Damon Hill: The 1996 F1 champ and son of double title winner Graham started bike racing in 1981, alongside his day job as a bike courier. His mother, worried about the dangers of bikes, convinced him to switch to cars two years later. Hill battled his way up the ranks, eventually reaching F1 with the struggling Brabham team in 1992, while also testing for Williams. He landed a race drive for Williams in 1993 and clinched the title in 1996 – before being ditched by the team.
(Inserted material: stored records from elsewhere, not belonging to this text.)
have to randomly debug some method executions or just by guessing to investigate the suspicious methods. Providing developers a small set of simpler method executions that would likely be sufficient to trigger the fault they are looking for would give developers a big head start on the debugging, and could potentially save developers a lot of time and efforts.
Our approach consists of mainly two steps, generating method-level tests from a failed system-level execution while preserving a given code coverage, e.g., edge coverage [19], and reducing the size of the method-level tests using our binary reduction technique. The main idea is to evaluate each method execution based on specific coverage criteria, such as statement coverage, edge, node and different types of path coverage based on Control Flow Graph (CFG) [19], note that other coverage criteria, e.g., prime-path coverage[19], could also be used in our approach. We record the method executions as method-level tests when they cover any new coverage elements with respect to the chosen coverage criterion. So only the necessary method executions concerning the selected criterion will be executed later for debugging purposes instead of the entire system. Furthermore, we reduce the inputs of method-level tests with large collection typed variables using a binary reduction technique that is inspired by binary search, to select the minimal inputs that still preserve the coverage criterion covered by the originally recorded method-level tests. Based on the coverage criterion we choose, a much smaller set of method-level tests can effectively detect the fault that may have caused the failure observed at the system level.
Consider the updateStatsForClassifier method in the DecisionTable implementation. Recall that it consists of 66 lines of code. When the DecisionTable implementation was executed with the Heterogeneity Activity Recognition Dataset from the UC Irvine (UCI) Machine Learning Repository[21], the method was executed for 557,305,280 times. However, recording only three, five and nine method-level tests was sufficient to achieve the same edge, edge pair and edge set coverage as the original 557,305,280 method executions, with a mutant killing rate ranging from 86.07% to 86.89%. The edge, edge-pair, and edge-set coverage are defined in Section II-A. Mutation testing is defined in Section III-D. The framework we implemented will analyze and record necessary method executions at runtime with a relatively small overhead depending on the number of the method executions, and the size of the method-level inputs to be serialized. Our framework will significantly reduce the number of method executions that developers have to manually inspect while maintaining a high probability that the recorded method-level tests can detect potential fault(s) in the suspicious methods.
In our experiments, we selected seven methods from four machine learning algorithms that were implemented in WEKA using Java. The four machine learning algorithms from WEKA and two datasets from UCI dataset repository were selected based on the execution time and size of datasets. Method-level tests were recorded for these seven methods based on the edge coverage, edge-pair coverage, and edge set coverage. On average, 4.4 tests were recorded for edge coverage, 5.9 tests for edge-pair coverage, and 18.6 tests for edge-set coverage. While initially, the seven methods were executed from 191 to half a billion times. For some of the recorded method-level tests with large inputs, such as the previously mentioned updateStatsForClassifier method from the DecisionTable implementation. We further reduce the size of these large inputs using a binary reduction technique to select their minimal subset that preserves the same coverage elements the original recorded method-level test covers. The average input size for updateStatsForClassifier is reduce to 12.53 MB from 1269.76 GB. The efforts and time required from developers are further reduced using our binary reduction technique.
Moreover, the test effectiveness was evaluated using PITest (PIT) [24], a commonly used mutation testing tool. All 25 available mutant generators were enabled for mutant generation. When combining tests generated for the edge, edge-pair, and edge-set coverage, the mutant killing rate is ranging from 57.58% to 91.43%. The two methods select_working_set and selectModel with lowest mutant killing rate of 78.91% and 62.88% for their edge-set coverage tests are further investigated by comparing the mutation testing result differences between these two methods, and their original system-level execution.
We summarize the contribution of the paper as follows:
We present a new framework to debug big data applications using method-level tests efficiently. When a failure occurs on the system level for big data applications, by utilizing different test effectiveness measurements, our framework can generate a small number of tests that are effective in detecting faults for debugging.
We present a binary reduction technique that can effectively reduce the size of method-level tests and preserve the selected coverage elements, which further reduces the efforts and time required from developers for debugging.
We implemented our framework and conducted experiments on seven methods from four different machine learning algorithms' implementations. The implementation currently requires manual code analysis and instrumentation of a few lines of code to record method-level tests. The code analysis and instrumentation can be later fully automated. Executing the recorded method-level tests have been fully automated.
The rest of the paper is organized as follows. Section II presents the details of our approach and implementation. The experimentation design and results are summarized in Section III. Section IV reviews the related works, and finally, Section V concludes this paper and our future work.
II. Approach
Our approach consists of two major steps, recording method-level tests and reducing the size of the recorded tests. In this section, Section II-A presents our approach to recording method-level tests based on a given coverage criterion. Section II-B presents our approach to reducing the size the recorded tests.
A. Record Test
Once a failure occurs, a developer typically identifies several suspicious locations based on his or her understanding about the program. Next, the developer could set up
Valentino Rossi: One of the greatest motorcycle racers of all time, with nine MotoGP titles, Rossi has dabbled with four wheels during his career. He’s tested a Ferrari F1 car several times, sampled Nascar and raced in the Gulf 12 Hours GT3 event. But most of his competitive car action is in rallying: he tackled Rally GB in 2002 but crashed out early on and finished 11th in a Subaru Impreza WRC on Rally New Zealand in 2006. He’s a multiple winner of the Monza Rally Sprint event.